UAW President Bob King said in a July 22 interview in Southfield, Michigan, that the union will not be granting concessions.
“No way,” King said. “It would be the wrong thing to do to talk about concessions, they’re not needed today. The way that Ford can make up that cost gap really quickly is to grow market share and open up more facilities.”
Hourly workers at Chrysler and General Motors Co., as part of U.S-backed bankruptcies in 2009, agreed not to strike over wages and benefits during this year’s contract talks. Ford didn’t seek a U.S. bailout and UAW members at the automaker rejected the strike ban and arbitration.
King has said workers must be rewarded for the $7,000 to $30,000 in concessions they gave since 2005 to help U.S. automakers survive. The UAW’s contracts expire on Sept. 14.

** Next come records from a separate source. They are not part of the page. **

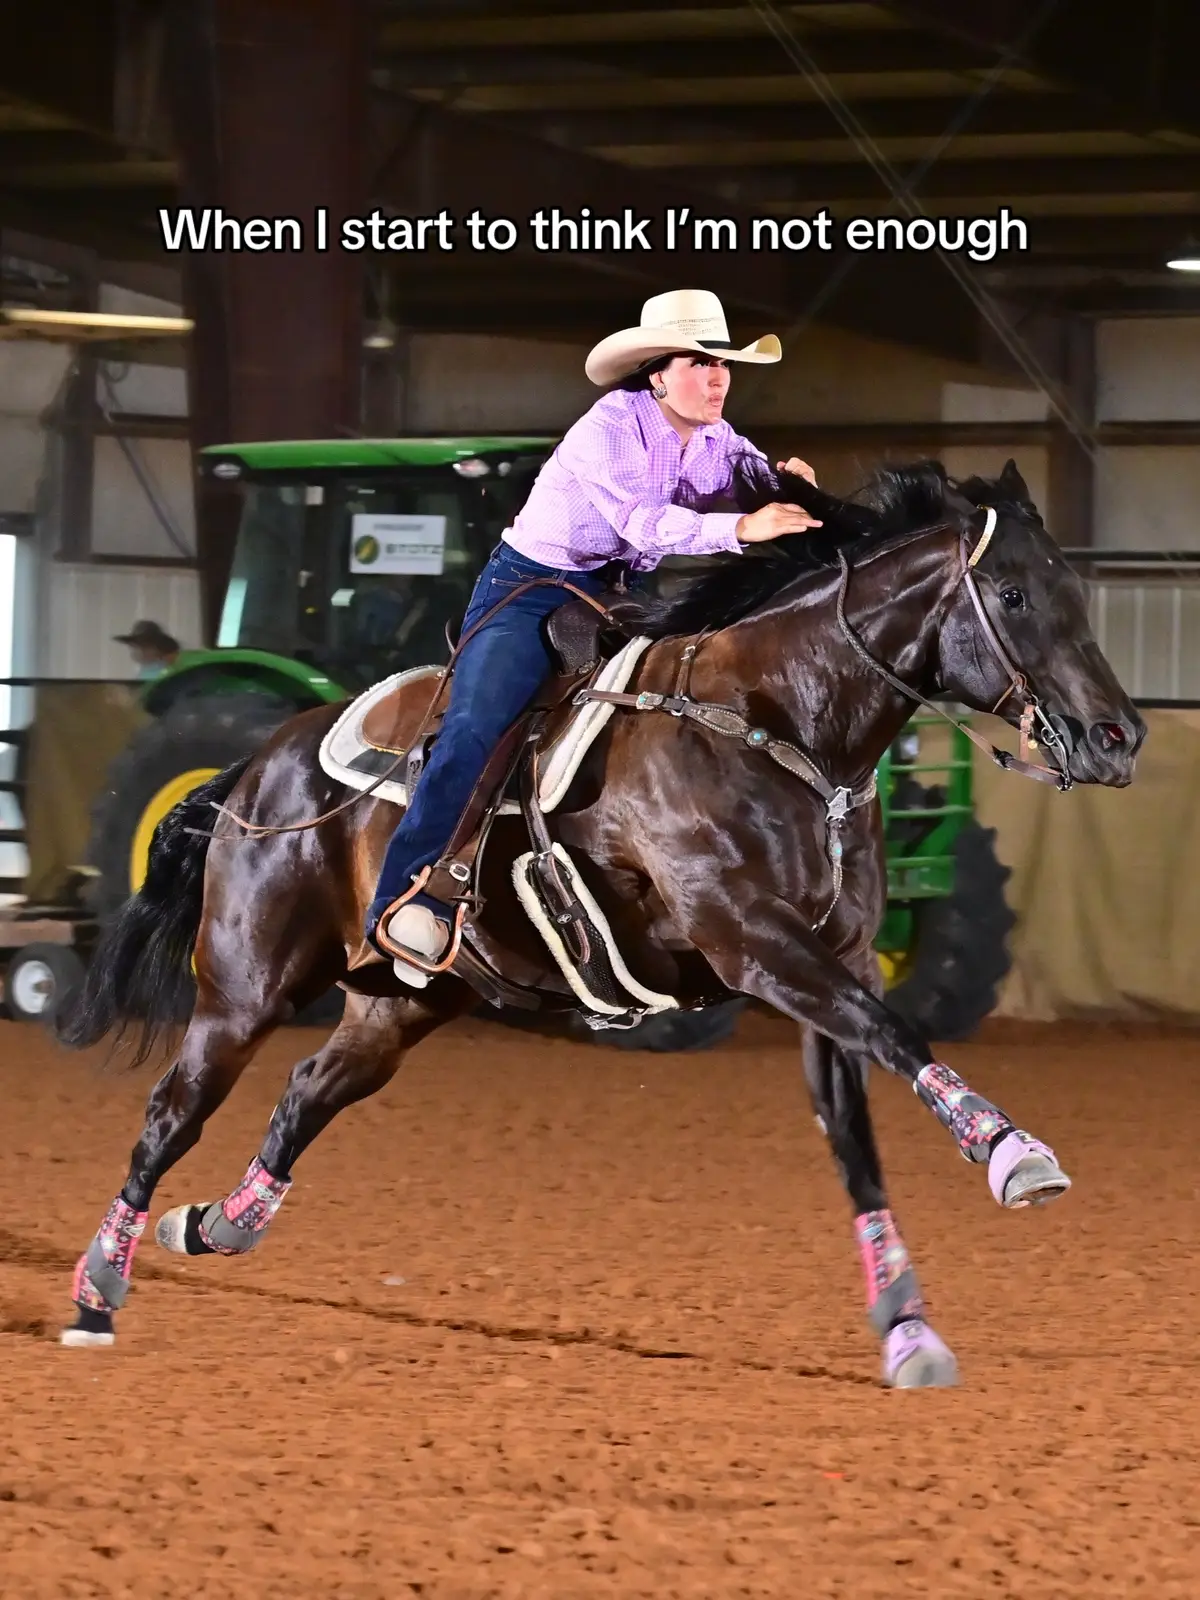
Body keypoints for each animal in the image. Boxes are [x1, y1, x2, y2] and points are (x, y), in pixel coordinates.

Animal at [55, 456, 1144, 1386]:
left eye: (1074, 593)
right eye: (1013, 595)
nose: (1119, 735)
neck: (777, 722)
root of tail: (254, 767)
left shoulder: (826, 970)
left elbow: (857, 1135)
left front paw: (910, 1329)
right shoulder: (752, 940)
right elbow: (900, 1034)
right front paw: (1015, 1155)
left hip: (403, 1002)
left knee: (306, 1093)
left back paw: (214, 1226)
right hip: (243, 989)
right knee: (171, 1113)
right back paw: (96, 1294)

The cost of developing new models and improving the Ford and Lincoln brand images will add $2 billion to Dearborn, Michigan-based Ford’s structural costs this year, Shanks said. Ford’s commodity costs may rise by another $2 billion.
Earnings from the Ford Credit finance unit this year will be $1.1 billion less because of changes in lease depreciation and credit-loss reserves, Ford said April 26.
Ford forecast a smaller year-over-year production increase in the second quarter than the 14 percent gain through March. North American output in the second quarter may rise 8.7 percent to 710,000 units, and production may fall in all other regions from the year-earlier period, Ford said.
Earnings in Europe may “deteriorate” from the first quarter on a 10 percent sequential drop in production and “competitive” promotional activity in the region, Joseph Amaturo, a New York-based analyst at Buckingham Research Group, said in a July 13 research note. Ford reported an operating profit of $293 million in Europe for the first quarter.
Ford fell 14 cents to $13.17 at 4 p.m. in New York Stock Exchange composite trading. The shares have declined 22 percent this year after a 68 percent gain in 2010.
Investors are concerned that Ford’s “product cadence” is peaking and that pricing may weaken, Peter Nesvold, a Jefferies & Co. analyst in New York, wrote in a July 14 research note.
“We think the new Ford Escape can move the needle meaningfully,” said Nesvold, who has a “buy” rating on Ford. “It seems to us that the stock is ascribing a very low probability on Ford’s ability to continue to get price.”
The average price U.S. buyers paid for Ford’s models rose 6 percent in April and 4 percent in May, George Pipas, Ford’s sales analyst, said on the company’s monthly sales conference calls. Ford’s average transaction price increase exceeded the industry’s in June, Pipas said July 1, without giving specifics.
Ford’s average spending on U.S. discounts and promotions through June declined 14 percent from a year earlier to $2,551, according to Woodcliff Lake, New Jersey-based Autodata. Industrywide incentive spending fell by 11 percent to an average of $2,437 per vehicle sold.
A new labor agreement with the UAW that “does not meaningfully erode” Ford’s financial and operating ability could contribute to an upgrade to the automaker’s credit rating, Fitch Ratings said in July 6 report.
“Although Fitch expects all three Detroit automakers will seek to tie compensation more closely with profitability, the negotiations are likely to be difficult, and labor costs could rise with the ratification of a new agreement,” Stephen Brown, a Chicago-based analyst at Fitch, wrote in the report, which also named labor talks as one of its rating risks.
Ford may achieve investment-grade ratings by 2012, Eric Selle, a JPMorgan Chase & Co. debt analyst in New York, said in May. Ford is rated two levels below investment grade by Moody’s Investors Service and Fitch, and three levels below by Standard & Poor’s.